__PROMPT A__.
Using the passage on digital twins in food manufacturing, answer these questions:
(i) How does the passage define a digital twin?
(ii) Which three sensor inputs does it name?
(iii) In extrusion, what do CFD-enhanced digital twins estimate?
__PROMPT B__.
Write the text that follows the last sentence of the passage on digital twins in food manufacturing.

__EXCERPTED PASSAGE__.
^^^^
The transition toward Industry 4.0 is transforming food manufacturing through automation, interconnectivity, and data-driven decision-making. Central to this transformation is the concept of the digital twin—a dynamic, virtual representation of a physical process that continuously mirrors and responds to real-world operations. When combined with computational models and real-time data streams, digital twins enable predictive, adaptive, and autonomous control strategies [159].
In food engineering, digital twins integrate high-fidelity physics-based models (e.g., CFD), sensor inputs (temperature, moisture, torque), machine learning algorithms for anomaly detection and surrogate modeling, and control logic for process optimization. CFD plays a pivotal role by simulating heat and mass transfer, fluid flow, and complex multiphase interactions that are otherwise difficult to observe directly. It also enables the creation of virtual sensors and boundary condition estimators, providing deeper insight into internal process dynamics [160].
Applications of CFD-enhanced digital twins in food processing include spray drying systems (to monitor droplet trajectories and prevent fouling), extrusion (to estimate pressure and specific mechanical energy), mixing (to control residence time and shear distribution), and thermal treatments (to ensure uniform pasteurization under varying loads). These simulations can be synchronized with sensor feedback in real time, enabling operators to perform what-if analyses, anticipate system deviations, and fine-tune process parameters dynamically [161].
^^^^
__DATA LISTING__.
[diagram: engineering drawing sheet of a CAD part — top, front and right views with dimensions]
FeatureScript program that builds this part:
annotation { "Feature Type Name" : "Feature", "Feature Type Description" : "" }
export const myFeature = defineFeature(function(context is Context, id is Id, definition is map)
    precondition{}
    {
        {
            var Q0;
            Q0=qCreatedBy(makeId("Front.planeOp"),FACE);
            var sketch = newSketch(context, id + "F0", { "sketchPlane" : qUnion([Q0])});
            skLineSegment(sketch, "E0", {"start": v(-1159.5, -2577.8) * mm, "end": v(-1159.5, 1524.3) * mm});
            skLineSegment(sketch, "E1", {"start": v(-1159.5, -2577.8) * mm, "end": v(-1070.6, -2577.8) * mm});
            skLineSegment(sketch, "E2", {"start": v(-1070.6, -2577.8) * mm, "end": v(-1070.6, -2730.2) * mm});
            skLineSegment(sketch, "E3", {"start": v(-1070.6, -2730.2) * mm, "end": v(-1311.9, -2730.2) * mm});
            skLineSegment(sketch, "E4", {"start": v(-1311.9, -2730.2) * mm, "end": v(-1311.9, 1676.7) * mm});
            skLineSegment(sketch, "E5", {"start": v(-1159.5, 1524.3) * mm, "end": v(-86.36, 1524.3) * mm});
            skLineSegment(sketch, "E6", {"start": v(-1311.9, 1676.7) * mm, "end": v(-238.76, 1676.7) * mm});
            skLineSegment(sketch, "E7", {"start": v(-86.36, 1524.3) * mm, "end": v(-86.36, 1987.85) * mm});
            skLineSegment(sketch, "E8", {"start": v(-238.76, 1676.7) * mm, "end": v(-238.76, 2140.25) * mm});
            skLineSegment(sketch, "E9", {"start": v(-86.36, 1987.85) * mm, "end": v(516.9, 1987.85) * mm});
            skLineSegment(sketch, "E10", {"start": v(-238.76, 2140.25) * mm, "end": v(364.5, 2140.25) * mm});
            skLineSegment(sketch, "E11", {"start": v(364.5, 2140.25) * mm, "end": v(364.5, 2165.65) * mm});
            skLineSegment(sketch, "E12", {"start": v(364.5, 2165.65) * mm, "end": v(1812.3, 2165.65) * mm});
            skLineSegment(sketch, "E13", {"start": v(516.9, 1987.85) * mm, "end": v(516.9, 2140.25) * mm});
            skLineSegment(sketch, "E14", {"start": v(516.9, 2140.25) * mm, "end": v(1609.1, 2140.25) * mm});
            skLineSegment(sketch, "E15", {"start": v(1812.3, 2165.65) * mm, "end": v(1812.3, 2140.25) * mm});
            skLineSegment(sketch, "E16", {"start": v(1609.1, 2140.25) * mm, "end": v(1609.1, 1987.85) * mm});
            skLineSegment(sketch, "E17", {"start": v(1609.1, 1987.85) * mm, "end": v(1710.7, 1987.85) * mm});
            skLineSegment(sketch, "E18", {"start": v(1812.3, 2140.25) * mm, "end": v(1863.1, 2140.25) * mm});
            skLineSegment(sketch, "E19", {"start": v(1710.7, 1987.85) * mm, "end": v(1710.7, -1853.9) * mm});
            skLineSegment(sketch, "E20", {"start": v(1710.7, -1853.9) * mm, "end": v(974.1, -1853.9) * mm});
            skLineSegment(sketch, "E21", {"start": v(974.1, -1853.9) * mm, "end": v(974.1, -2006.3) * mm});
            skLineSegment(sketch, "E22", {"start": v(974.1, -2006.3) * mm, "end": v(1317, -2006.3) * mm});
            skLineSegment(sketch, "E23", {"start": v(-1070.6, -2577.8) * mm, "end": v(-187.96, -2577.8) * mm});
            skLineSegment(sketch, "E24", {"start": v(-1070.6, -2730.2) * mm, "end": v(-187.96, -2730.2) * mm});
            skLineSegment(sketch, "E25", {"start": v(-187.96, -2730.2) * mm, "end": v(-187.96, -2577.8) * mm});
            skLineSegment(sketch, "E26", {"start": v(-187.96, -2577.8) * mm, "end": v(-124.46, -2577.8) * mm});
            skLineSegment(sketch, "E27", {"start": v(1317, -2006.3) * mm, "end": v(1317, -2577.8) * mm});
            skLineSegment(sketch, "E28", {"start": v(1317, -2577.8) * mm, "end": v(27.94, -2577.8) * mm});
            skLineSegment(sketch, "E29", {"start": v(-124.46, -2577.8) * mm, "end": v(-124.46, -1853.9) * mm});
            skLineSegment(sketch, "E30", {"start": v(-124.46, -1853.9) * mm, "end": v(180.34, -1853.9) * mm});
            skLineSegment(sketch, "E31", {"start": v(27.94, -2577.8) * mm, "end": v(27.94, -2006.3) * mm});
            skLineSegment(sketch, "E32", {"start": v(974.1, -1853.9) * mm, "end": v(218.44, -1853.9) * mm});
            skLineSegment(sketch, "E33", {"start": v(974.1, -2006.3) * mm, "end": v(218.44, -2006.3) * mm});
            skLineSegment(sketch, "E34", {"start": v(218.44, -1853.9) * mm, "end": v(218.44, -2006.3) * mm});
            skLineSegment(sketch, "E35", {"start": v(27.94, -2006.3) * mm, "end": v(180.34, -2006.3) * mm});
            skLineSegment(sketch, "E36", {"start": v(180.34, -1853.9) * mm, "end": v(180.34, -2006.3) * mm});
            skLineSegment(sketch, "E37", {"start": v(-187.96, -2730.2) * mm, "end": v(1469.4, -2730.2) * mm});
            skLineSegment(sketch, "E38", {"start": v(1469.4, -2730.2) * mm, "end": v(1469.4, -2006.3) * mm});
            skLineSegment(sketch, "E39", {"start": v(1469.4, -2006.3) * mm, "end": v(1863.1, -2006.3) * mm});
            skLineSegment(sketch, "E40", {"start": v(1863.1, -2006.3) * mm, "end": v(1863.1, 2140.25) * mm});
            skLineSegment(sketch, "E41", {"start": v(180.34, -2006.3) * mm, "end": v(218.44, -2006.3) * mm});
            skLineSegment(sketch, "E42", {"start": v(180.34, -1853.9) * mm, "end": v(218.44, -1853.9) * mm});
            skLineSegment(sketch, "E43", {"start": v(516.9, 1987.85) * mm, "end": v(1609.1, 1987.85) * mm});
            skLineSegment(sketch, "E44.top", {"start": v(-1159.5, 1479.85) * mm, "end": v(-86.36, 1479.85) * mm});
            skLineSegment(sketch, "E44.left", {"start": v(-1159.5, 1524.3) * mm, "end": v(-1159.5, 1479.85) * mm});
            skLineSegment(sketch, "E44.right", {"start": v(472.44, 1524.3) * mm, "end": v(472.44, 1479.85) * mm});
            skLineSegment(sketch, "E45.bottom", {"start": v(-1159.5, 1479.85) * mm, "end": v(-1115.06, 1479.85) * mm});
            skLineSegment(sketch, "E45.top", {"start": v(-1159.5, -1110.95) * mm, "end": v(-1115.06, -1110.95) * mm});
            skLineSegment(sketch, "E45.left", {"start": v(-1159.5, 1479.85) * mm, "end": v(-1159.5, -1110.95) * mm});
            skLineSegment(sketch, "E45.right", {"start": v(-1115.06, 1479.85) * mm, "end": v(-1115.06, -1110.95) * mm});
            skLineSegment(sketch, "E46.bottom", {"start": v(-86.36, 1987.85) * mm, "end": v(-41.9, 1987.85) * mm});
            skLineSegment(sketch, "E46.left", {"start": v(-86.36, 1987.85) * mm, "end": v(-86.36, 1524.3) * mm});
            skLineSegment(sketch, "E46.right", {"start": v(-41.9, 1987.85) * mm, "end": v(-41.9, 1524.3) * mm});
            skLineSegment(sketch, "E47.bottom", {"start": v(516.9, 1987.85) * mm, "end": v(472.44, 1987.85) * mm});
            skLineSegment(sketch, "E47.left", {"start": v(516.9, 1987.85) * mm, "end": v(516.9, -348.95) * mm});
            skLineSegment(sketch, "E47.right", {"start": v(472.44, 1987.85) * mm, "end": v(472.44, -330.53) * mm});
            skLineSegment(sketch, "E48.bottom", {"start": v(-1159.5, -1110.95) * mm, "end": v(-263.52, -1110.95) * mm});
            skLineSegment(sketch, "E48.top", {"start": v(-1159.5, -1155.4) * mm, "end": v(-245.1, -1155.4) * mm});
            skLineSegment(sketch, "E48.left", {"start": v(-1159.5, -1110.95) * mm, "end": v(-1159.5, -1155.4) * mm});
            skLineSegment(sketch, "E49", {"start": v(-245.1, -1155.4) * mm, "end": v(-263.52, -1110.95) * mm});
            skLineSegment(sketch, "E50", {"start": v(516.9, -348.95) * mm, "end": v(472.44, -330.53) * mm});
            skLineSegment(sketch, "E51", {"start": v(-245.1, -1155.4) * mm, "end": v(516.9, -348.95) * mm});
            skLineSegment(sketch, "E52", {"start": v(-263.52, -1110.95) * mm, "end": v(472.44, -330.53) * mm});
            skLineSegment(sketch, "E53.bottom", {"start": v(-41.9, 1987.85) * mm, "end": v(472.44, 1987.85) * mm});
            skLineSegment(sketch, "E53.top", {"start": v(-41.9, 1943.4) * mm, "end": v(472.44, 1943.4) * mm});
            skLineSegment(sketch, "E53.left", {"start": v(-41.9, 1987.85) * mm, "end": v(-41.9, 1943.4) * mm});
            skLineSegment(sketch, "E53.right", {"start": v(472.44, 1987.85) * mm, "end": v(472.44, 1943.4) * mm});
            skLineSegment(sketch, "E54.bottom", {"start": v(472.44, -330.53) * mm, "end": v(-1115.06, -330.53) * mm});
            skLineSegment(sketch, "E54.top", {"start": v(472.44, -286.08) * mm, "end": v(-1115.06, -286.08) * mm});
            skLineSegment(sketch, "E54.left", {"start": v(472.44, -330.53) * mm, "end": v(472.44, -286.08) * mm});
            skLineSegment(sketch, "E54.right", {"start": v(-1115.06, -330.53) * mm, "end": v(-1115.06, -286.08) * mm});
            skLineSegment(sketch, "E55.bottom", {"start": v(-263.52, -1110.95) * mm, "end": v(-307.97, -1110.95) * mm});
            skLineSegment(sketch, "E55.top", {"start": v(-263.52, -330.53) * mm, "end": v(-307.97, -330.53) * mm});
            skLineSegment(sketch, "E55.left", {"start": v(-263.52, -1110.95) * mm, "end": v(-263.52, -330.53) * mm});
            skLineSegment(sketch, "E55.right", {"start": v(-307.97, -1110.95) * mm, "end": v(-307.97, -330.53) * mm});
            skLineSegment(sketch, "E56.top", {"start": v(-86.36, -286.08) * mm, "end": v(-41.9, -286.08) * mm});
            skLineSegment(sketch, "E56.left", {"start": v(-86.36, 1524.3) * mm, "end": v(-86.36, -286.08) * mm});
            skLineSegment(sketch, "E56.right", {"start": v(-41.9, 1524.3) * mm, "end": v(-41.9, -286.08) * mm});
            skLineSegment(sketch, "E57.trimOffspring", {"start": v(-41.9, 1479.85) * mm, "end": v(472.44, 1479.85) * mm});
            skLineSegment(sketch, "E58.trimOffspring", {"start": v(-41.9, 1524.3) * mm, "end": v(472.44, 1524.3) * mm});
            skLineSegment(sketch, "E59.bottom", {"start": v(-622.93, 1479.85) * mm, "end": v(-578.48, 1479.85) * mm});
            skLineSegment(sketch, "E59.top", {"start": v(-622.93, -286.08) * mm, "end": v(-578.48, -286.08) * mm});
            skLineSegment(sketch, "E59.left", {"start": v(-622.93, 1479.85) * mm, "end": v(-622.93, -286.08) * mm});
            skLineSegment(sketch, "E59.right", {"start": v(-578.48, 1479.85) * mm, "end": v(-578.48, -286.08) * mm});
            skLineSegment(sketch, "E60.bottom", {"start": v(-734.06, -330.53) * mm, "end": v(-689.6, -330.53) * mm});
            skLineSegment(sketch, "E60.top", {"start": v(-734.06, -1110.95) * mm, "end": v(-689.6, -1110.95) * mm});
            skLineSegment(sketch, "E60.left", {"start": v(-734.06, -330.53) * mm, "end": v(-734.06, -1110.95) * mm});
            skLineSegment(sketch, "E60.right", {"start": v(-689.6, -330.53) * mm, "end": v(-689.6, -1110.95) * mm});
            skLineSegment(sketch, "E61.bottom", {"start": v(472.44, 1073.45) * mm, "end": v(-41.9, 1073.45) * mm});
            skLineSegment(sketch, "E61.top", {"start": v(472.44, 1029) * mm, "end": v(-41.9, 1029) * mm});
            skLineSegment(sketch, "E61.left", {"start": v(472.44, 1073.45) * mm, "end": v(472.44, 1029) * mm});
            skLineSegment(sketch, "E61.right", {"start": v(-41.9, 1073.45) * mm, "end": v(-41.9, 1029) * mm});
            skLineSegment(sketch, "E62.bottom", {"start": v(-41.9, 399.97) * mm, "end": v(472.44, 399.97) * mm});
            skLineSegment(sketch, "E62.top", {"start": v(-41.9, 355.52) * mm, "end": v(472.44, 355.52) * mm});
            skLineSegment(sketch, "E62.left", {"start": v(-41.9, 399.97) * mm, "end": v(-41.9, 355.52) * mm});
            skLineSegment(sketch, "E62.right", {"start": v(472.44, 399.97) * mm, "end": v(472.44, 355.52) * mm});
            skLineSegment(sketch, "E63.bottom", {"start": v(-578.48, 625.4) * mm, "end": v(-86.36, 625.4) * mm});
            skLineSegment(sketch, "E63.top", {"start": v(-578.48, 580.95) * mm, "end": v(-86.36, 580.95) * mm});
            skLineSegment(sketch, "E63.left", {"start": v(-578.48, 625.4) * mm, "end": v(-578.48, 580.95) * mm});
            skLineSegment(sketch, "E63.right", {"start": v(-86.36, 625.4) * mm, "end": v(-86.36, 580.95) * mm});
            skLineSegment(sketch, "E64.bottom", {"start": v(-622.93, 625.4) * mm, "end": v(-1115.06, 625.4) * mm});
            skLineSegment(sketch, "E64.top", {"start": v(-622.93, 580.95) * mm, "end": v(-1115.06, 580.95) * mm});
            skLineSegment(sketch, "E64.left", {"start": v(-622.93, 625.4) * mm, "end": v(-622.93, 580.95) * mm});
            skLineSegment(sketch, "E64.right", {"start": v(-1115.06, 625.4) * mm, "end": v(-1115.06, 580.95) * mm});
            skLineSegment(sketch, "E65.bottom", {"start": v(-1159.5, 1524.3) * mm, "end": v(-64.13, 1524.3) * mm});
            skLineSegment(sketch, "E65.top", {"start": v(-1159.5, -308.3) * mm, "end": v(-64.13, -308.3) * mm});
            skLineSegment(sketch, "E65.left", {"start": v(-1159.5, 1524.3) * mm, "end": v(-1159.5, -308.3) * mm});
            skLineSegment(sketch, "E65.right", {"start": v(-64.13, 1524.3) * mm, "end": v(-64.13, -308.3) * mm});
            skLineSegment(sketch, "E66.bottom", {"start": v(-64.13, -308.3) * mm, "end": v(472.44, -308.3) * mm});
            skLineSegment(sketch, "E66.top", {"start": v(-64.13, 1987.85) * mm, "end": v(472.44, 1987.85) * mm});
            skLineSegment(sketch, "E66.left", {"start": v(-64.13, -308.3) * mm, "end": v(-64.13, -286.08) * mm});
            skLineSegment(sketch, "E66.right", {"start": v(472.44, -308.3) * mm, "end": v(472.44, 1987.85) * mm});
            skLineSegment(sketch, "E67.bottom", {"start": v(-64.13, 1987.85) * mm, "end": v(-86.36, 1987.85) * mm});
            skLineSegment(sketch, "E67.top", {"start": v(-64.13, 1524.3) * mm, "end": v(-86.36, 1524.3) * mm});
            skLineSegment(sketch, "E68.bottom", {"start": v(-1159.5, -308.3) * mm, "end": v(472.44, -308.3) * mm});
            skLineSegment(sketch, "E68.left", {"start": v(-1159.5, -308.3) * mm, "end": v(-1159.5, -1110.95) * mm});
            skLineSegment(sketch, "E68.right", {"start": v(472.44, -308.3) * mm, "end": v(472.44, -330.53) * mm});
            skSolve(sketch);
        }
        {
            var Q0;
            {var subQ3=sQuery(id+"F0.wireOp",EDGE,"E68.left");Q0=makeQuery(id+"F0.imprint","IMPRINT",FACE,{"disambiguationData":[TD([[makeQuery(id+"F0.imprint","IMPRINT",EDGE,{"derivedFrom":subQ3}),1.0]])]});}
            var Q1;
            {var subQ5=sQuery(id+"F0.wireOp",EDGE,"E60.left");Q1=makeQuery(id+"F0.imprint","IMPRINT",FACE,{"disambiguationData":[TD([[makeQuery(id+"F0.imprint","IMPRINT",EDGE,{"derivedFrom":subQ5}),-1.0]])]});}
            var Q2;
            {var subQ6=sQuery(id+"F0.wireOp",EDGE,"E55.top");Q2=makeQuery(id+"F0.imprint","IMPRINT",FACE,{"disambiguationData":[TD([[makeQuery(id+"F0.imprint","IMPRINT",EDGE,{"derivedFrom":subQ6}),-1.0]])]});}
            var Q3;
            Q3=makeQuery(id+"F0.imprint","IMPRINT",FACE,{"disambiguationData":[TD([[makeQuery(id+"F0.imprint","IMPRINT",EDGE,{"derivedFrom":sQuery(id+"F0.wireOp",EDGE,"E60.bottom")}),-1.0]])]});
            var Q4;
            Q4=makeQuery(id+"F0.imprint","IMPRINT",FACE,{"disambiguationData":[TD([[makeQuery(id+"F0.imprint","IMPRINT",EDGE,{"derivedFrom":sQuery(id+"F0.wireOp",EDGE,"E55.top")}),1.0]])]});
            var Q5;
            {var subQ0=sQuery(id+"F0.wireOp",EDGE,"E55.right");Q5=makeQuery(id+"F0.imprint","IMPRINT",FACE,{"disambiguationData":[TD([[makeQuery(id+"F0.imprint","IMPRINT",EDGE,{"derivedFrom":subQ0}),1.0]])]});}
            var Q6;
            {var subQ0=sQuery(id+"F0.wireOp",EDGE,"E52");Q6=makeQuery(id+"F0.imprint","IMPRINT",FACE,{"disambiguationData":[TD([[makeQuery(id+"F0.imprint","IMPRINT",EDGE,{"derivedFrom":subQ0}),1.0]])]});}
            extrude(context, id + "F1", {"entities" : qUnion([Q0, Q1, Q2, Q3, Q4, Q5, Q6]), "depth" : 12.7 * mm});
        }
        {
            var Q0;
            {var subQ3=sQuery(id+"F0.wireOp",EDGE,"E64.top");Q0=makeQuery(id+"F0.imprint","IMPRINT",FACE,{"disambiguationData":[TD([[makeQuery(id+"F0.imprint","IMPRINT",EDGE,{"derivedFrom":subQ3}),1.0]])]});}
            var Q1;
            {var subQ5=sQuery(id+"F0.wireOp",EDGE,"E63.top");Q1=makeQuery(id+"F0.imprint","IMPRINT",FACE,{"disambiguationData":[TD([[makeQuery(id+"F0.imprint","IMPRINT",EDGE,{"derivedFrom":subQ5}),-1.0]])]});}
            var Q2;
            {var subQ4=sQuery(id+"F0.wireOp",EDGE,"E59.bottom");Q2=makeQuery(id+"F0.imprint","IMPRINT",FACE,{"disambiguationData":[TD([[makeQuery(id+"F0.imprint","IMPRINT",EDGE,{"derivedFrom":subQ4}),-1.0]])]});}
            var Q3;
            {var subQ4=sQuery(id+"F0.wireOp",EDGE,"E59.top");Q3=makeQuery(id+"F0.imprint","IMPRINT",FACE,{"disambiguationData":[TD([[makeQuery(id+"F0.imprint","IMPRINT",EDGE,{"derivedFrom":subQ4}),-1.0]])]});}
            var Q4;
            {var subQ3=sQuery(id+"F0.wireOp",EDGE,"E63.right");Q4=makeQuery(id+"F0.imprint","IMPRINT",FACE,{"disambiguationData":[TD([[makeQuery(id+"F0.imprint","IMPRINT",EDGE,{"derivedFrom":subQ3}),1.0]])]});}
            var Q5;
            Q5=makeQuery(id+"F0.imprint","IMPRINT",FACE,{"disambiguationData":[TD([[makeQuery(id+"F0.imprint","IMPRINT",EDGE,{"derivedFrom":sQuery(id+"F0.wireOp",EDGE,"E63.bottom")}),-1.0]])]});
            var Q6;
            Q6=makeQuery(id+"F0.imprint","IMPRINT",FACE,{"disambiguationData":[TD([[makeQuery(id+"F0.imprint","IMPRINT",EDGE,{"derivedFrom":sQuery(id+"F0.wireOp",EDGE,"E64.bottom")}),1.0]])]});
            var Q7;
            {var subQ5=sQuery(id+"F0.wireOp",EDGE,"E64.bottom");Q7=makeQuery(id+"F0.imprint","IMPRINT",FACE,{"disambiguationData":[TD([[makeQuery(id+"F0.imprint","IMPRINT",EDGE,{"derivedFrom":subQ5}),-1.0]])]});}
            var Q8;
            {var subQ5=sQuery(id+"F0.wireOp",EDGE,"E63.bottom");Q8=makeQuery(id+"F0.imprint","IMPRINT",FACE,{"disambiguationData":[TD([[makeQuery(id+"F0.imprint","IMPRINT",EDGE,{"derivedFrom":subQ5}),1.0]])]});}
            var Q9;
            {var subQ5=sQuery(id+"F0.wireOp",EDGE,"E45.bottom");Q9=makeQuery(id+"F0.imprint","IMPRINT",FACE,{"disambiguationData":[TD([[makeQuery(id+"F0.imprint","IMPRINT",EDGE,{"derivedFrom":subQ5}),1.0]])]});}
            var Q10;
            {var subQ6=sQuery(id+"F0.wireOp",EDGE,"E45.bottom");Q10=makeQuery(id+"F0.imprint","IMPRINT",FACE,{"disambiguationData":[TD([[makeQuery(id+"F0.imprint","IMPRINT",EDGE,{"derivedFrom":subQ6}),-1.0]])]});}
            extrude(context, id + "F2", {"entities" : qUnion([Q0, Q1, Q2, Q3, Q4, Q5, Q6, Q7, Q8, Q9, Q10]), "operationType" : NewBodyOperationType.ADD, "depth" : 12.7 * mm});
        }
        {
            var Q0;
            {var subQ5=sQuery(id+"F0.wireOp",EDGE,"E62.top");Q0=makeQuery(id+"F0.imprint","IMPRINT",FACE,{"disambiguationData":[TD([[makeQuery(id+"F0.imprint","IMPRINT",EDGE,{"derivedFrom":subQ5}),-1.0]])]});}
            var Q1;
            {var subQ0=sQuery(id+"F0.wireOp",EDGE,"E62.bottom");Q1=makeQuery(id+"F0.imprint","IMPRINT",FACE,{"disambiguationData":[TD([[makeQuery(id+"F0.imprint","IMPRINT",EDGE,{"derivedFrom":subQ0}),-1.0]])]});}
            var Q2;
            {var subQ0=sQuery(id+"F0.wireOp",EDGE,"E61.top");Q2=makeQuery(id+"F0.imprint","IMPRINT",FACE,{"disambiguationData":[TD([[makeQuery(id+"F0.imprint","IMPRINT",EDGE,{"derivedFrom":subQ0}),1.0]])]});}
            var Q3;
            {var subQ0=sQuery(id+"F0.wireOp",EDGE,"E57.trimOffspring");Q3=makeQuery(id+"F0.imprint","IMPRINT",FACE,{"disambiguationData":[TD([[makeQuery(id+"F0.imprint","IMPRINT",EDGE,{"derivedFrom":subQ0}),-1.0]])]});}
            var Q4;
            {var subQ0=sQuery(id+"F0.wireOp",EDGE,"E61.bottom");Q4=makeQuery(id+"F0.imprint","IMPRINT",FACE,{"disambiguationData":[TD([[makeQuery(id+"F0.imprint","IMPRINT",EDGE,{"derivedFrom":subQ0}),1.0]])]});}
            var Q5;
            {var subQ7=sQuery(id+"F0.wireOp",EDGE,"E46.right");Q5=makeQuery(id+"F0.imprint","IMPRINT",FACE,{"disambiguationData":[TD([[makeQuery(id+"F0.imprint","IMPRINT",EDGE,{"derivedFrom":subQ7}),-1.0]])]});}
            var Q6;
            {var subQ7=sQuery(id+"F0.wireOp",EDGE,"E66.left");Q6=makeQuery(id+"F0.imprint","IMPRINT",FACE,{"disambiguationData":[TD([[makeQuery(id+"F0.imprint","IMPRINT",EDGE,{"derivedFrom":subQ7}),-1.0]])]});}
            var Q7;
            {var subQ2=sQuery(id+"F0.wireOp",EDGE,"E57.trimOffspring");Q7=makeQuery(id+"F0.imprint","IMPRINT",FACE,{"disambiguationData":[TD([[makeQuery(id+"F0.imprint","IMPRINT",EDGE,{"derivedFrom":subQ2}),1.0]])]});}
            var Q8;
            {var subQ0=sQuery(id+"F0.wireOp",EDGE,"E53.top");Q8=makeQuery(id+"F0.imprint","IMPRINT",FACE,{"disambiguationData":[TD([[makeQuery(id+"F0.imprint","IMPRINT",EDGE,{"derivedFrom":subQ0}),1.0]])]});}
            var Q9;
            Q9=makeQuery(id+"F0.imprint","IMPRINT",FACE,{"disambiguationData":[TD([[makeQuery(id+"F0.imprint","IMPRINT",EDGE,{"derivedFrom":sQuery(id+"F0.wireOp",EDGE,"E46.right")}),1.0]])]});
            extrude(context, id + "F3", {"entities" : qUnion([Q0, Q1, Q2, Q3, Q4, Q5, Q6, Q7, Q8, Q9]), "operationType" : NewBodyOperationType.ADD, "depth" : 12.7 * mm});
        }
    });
^^^^
__REPLY A__.
(i) A digital twin is a dynamic, virtual representation of a physical process that continuously mirrors and responds to real-world operations.
(ii) Temperature, moisture, and torque.
(iii) Pressure and specific mechanical energy.

__REPLY B__.
Implementing such systems requires a robust digital infrastructure. This includes IoT-enabled devices, edge computing for local data processing, cloud integration for storage and analytics, and interoperable communication protocols (such as OPC UA or MQTT) that facilitate data exchange between simulation environments and control platforms like SCADA or MES [120].
The industrial benefits are considerable: improved product consistency, reduced energy usage, early detection of faults, enhanced responsiveness to raw material variability, and accelerated scale-up using validated virtual prototypes. These capabilities embody the core principles of Industry 4.0, including interoperability, transparency, and cyber-physical system integration [159].
Nevertheless, challenges remain. Traditional CFD models are often too computationally intensive for real-time deployment, necessitating the use of surrogate models or reduced-order approaches. Maintaining model accuracy over time requires continuous recalibration to reflect equipment wear or fouling. Standardized protocols for simulation-control integration are still under development, and cybersecurity must be rigorously addressed [162].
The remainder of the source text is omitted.